Something went wrong with this last job of mine, though. I walked in on something I wasn’t supposed to see and got murdered by witches. Yeah, real, legit witches. Never saw that one coming, did you? Neither did I, and the only reason I’m writing this is because some doctor working for an ancient secret society decided it would be a good idea to use me as a science experiment.
See, he implanted a new heart in me and saved my life, but it wasn’t just any old heart. It was a demon’s heart. Nifty, eh?
Anyhow, I’m back and better than ever, except that, now and then, the demon takes over completely and I do awful things. Lose control. But enough about that. This is a story about how I (mostly) rein in the demon’s impulsive personality and seek revenge against the coven of witches that tried to kill me.
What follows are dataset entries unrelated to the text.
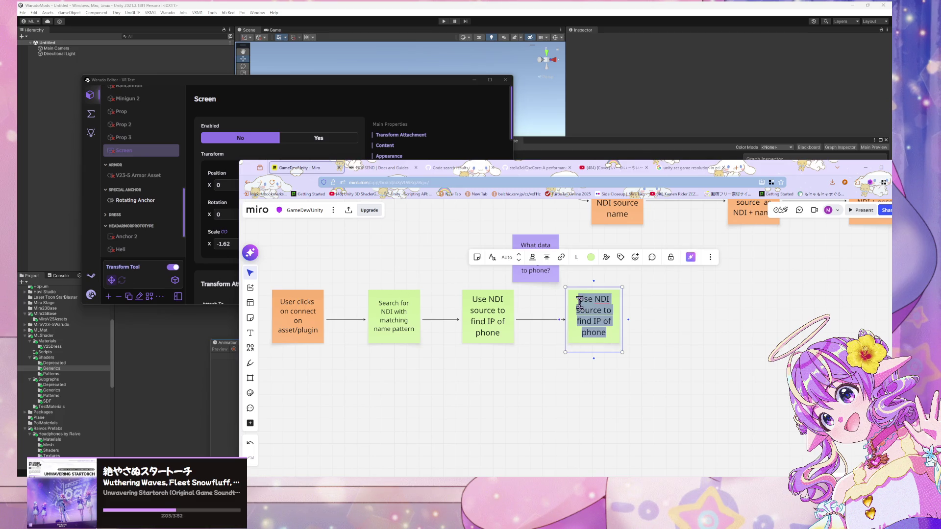
pyautogui.moveTo(689, 386)
pyautogui.mouseDown()
pyautogui.moveTo(488, 314)
pyautogui.moveTo(505, 324)
pyautogui.moveTo(608, 326)
pyautogui.moveTo(584, 330)
pyautogui.mouseUp()
pyautogui.click(573, 323)
# Duplicate the orange 'User clicks on connect' note after the Search note and connect it with an arrow
pyautogui.click(280, 346)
Along the way, I learn a thing or two about this secret society I’m apparently now a member of and find out that there’s a lot of shit out there that goes “bump” in the night.
Nervous Nellie’s nervousness necessitates knowledge of the novel. In other words…spoilers. *BEWARE*
Nervous Nellie says…
Wow. This was a great book. I wasn’t sure what I was getting into when I started this book, but it was non-stop action until the end. This story did not have any sex. There was plenty of violence but nothing too graphic. There was no cliffhanger.
Lucian is kind of a jerk. I won’t lie and say he’s super cool because he’s not. He’s basically a thug that “repossesses” items for the uber rich. He’s just looking for a fast buck and really doesn’t care much about the whys or wherefores. He just wants the payday.
Then the demon heart happened.
The next thing Lucian knew, he was thrown into an A-Team situation where he had the temperament of a spoiled prom queen and the power of… well… a demon.
Not sure that’s a good idea, but the witch coven that is super evil is sacrificing children to work their magic. It’s up to Lucian and his Scorpion-like team to stop their end game.
By the end of the book, I got to liking Lucian a little better. That’s good writing right there. The author took a character from slug to hero in two hundred pages. I am looking forward to the next book, Roaring Blood, as it is waiting for me in my TBR pile.
Quickly, I’d like to address the narrator. Sometimes you get really crappy narrators that can’t fit their character no matter what. Not this guy. His spin on Lucian Colt was awesome. He captured Lucian’s whiny, spoiled attitude and then helped him along his way to self-realization and becoming a better guy. Super narrator. I’ll listen to him again, no questions asked!